Specialized product | Producers raising hormone free cattle for European markets may find other markets open up
CARBERRY, Man. — The free trade deal with the European Union will help beef producers access many other markets as well, they were told during a regional meeting of Manitoba Beef Producers.
Canadian Cattlemen’s Association president Martin Unrau said it’s about building enough market demand to allow farmers to start viably producing beef raised without added hormones or antibiotics that is becoming popular around the world.
“The Europe deal is not just about Europe, it’s about raising kind of a different set of animals that fit that market,” Unrau said.
“Those same animals will value-add into China, Russia, Egypt, Taiwan, because they’re also ractopamine-free.”
The Comprehensive Economic and Trade Agreement with the EU, which may take years to finalize, allows an additional 50,000 tonnes per year of Canadian beef to be sold to EU countries.

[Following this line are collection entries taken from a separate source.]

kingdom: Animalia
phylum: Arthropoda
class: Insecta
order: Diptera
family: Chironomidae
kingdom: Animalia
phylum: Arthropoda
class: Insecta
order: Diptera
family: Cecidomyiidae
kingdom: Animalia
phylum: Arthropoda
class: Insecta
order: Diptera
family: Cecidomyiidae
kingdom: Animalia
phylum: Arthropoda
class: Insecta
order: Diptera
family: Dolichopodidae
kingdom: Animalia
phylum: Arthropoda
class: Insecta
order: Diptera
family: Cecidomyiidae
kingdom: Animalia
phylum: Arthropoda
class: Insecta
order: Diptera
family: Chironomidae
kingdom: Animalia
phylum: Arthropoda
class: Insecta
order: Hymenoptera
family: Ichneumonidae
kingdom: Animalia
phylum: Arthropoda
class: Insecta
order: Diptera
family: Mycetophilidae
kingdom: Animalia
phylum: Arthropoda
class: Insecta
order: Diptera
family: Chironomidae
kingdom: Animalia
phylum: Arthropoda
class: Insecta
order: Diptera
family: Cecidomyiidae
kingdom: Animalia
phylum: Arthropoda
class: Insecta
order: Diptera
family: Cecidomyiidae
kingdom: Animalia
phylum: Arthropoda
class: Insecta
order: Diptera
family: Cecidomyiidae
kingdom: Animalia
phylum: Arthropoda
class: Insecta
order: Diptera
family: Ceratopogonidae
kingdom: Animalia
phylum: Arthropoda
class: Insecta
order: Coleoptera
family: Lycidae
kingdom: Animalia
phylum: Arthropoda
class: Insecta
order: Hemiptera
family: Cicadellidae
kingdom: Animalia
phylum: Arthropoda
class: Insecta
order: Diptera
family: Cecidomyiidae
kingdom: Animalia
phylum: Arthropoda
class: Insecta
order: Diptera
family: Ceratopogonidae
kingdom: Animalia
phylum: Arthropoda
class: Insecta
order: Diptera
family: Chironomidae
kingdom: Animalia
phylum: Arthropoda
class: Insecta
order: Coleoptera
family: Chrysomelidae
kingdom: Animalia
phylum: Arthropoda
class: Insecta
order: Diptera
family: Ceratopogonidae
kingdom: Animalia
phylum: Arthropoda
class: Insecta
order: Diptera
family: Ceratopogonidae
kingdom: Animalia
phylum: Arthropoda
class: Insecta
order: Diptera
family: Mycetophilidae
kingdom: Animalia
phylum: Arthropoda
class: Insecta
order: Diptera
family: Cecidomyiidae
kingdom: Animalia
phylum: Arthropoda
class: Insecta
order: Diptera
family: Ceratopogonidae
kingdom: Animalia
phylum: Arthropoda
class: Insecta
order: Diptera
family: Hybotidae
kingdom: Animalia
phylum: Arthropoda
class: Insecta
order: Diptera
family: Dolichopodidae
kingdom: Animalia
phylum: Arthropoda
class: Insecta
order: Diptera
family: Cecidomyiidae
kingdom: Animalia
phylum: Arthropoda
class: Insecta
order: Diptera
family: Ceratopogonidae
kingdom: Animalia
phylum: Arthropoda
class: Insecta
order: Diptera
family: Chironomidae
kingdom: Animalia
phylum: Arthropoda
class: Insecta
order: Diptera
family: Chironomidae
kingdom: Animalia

However, EU rules block beef that is produced in the common North American way, including the use of added hormonal products such as ractopamine, which increases feed conversion efficiency.
To sell to European buyers, Canadian producers will have to raise their cattle without added growth promotants and unnecessary antibiotic supplementation.
As well, packers will need to guarantee that the beef is from such animals and that they were born, raised and slaughtered in Canada.
Those are expensive alterations to the present high-productivity cattle production methods now used by almost all farmers, but MBP general manager Cam Dahl said high beef prices in Europe will compensate for a higher cost of production.
“The market for hormone-free, it’s big. It’s big enough to go after.”
Dahl said few packers and farmers would be willing to switch to EU-compliant methods if there wasn’t a sufficiently large market, which makes the additional quota essential.
As well, he said the mechanism in the agreement to establish a system to deal with non-tariff barriers to trade will be key. After Canada’s troubles with American barriers such as country-of-origin labelling and BSE restrictions, establishing a system to dismantle impediments is “perhaps more significant” than the additional quota.
He said the European market should not be seen as small or secondary, considering that the Canadian quota equals about as much as Manitoba produces in a year.
Federal employment minister Jason Kenney told the meeting that the government insisted on the extra beef and pork quota because without it, Canada would not easily evolve to produce enough beef for markets that have similar demands to the EU.
“We wanted to get that number so that there would be a critical mass so that beef producers could go into a specialized product,” he said.